By default both examples terminate after synthesis. To enable iterative refinement:

def followup_condition(state: AgentState) -> str:
    if need_more_context(state):
        return "RETRIEVE_1"  # or the first retriever name
    return END

app = rag.compile(
    retriever_node=simple_retriever,
    synthesize_node=synthesize_answer,
    followup_condition=followup_condition,
)

Loop exit criteria can consider: - Confidence signals (logit bias, heuristic) - Coverage checks (missing entities) - Answer length / quality scores

6. Prompt & Context Strategy¶

Recommended prompt skeleton:

System: Role + style + answer policy
Context Section(s): Retrieved passages / Memory summaries
User Question: Original or reformulated
Instructions: Cite sources, abstain if uncertain, etc.
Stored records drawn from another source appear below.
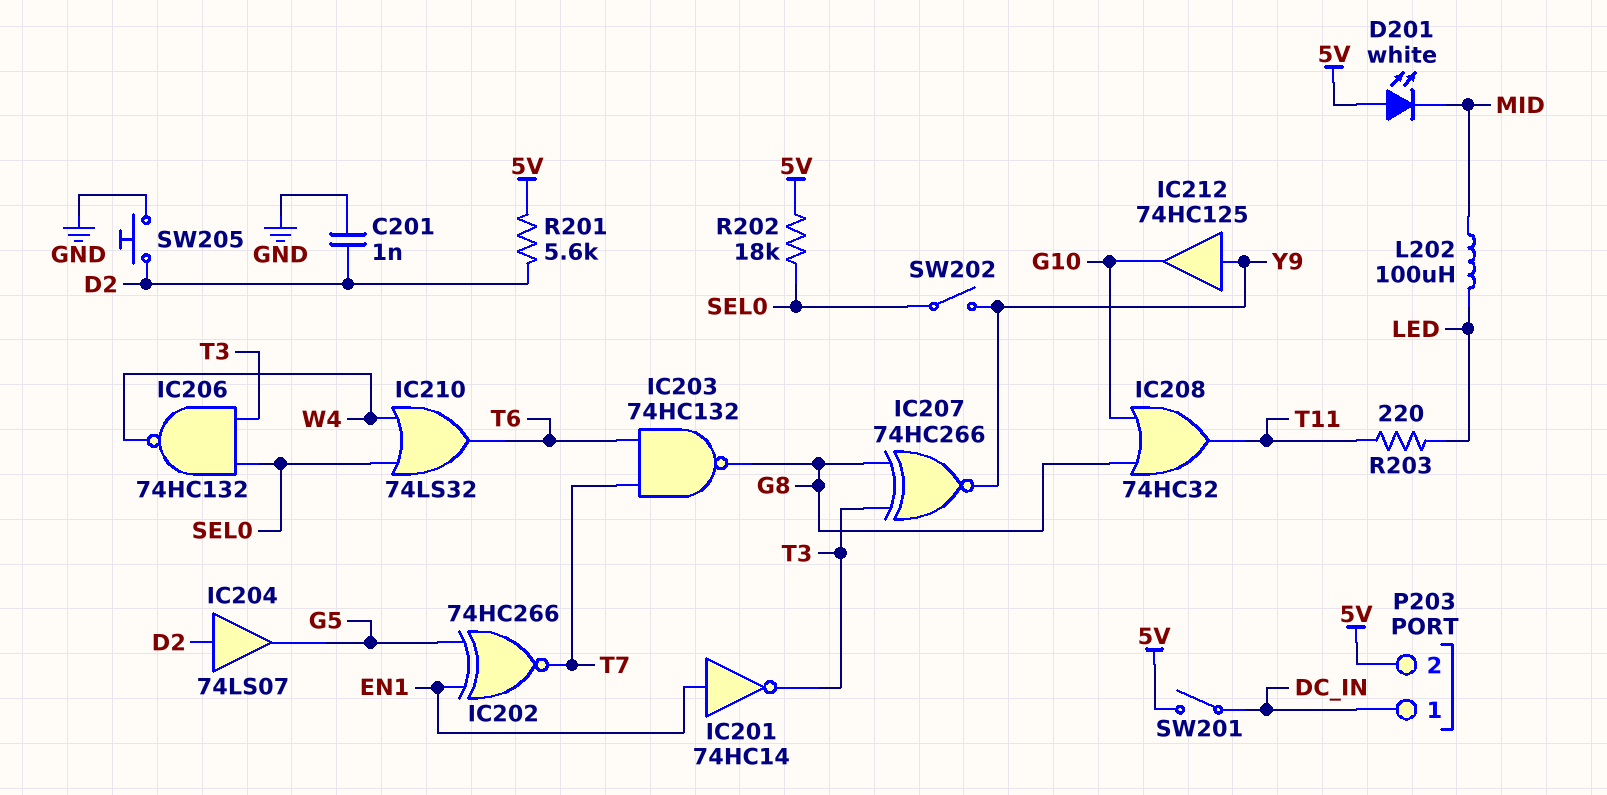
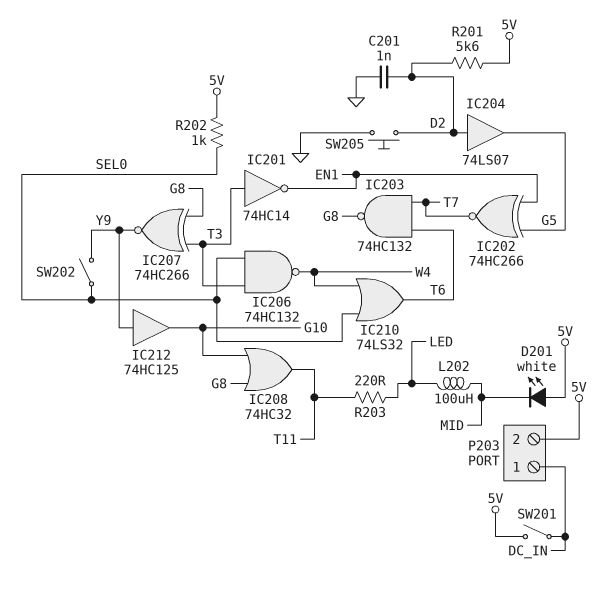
IC201: NOT 74HC14 (in EN1, out T3) -> NOT 74HC14 (in T3, out EN1)
R202: 18k (5V, SEL0) -> 1k (5V, SEL0)

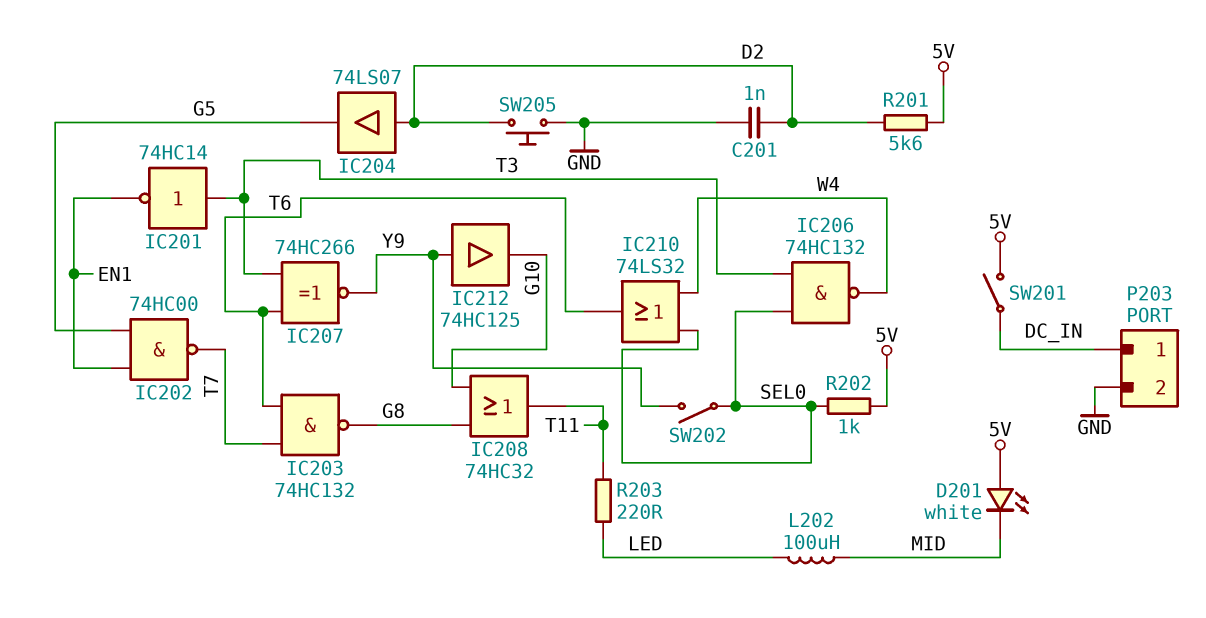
IC202: XNOR 74HC266 (in EN1, in G5, out T7) -> NAND 74HC00 (in EN1, in G5, out T7)
IC207: XNOR 74HC266 (in G8, in T3, out Y9) -> XNOR 74HC266 (in T3, in T6, out Y9)
P203 pin 2: 5V -> GND

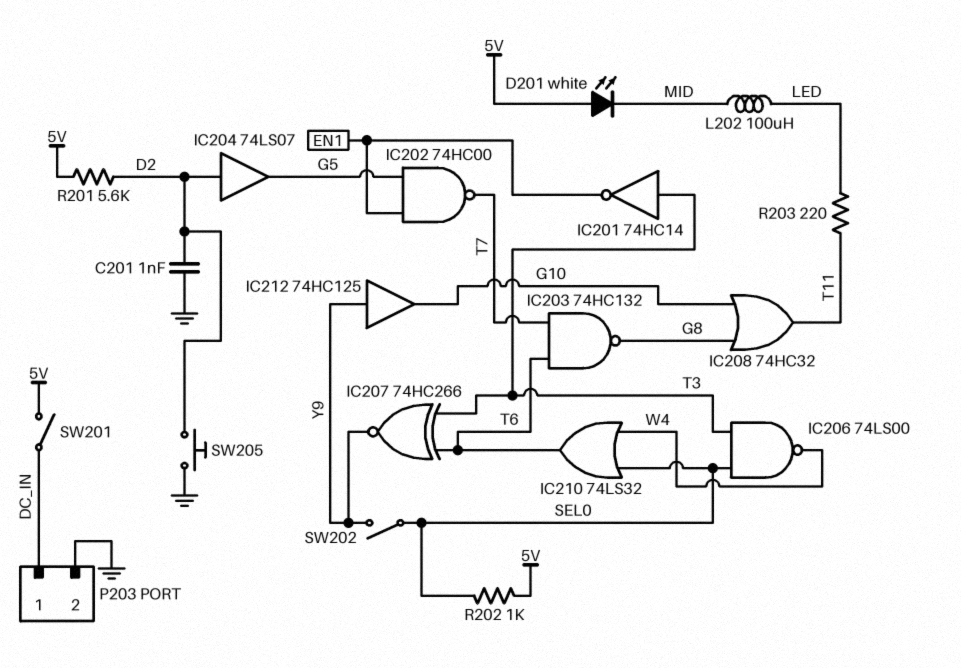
IC206: NAND 74HC132 (in SEL0, in T3, out W4) -> NAND 74LS00 (in SEL0, in T3, out W4)

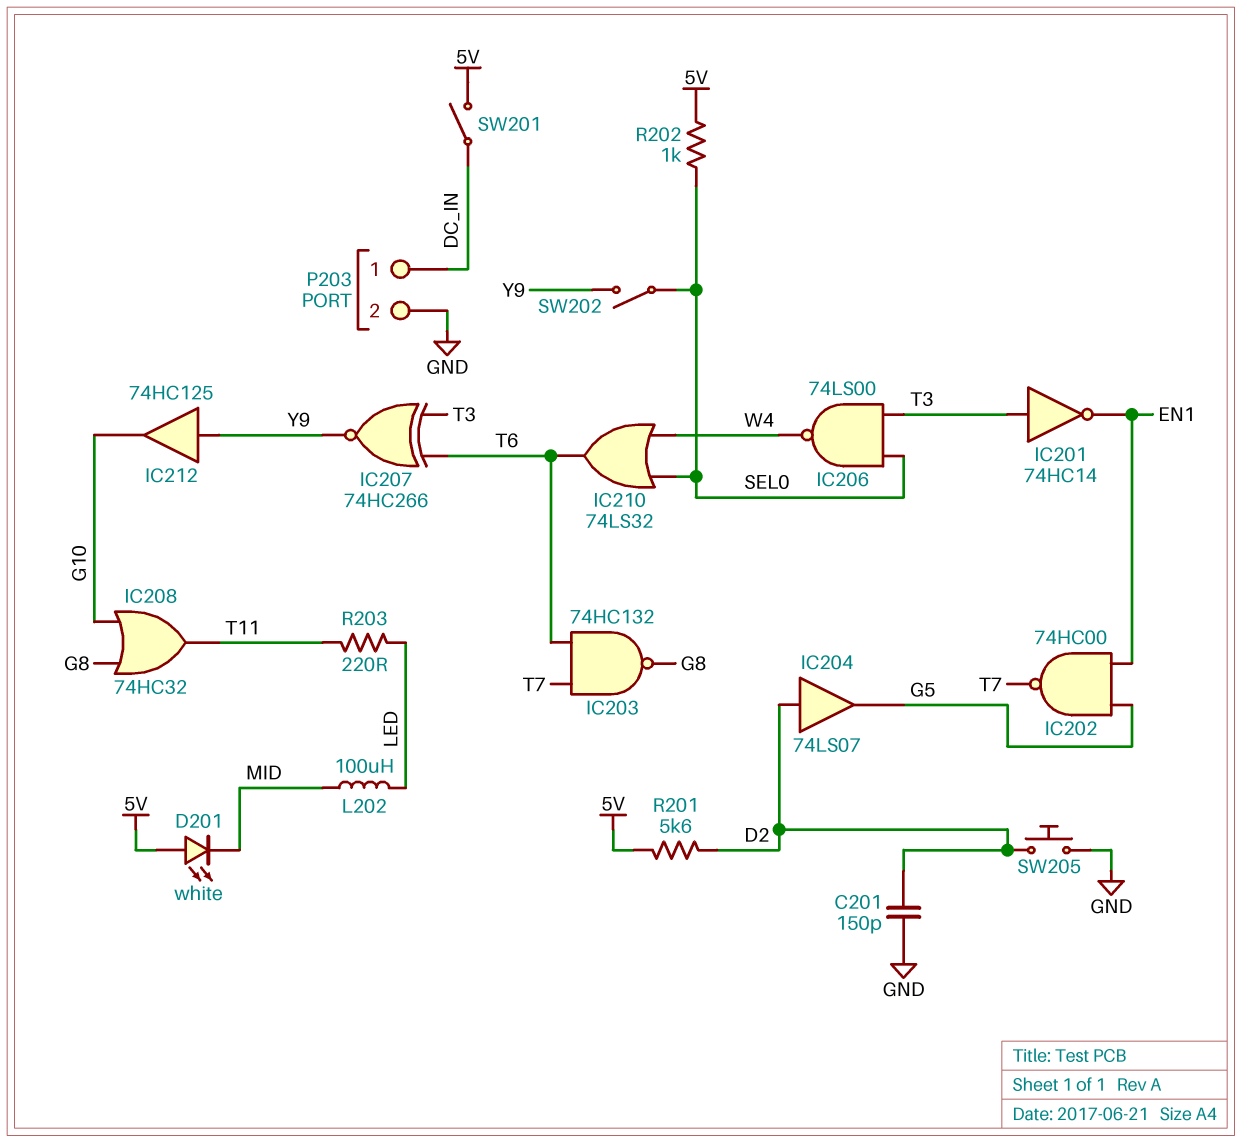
C201: 1nF (D2, GND) -> 150pF (D2, GND)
Keep retrieval markers ([dense], [sparse], [merge], [memory]) to enable deterministic parsing or dynamic prompt shaping.

7. Quality Techniques¶

Technique	Benefit
Weighted Fusion	Balances heterogeneous retrievers
Cross-Encoder Reranking	Precision top-K selection
Adaptive Query Reformulation	Reduces drift / broadens coverage
Multi-step Compression	Fit more evidence in constrained models
Memory Filtering / Aging	Prevents prompt bloat
Citation Emission	Transparency & auditable responses

8. Error Handling & Robustness¶

Wrap model calls; provide fallback text if API fails
Timebox retrievers; degrade gracefully (skip stage if timeout)
Validate that each stage appended something; log empties for monitoring
Include tracing via CallbackManager if deeper observability is required

9. Benchmarking¶

Track these metrics: - Retrieval Recall@K - Post-rerank MRR / nDCG - Token footprint (pre/post compression) - Latency breakdown per stage - Final answer groundedness (manual or LLM judge)

10. Troubleshooting¶

Symptom	Cause	Fix
Empty retrieval context	Query mismatch / no overlap	Add embedding retrieval / query expansion
Hallucinated answer	Missing context injection	Ensure retrieval messages are in final prompt
High latency	Sequential retrievers	Parallelize independent retrievers, cache embeddings
Truncated citation context	No compression strategy	Add summarization or selective sentence extraction

11. Extending Further¶

Add Guard Rails before synthesis (policy check)
Emit Structured JSON with answer + sources
Integrate Feedback Loop (judge node evaluating answer adequacy)
Build Multi-Hop retrieval by chaining follow-up loops

12. Next Steps¶

Explore: - qdrant_store.md for production vector search - long_term_memory.md for Mem0-based persistence - Advanced orchestration patterns in misc/advanced_patterns.md

RAG scalability depends on disciplined stage isolation—PyAgenity’s node + conditional edge model keeps each concern explicit and testable.

Efficient, composable, and production-oriented—adapt these patterns to your domain data and governance requirements.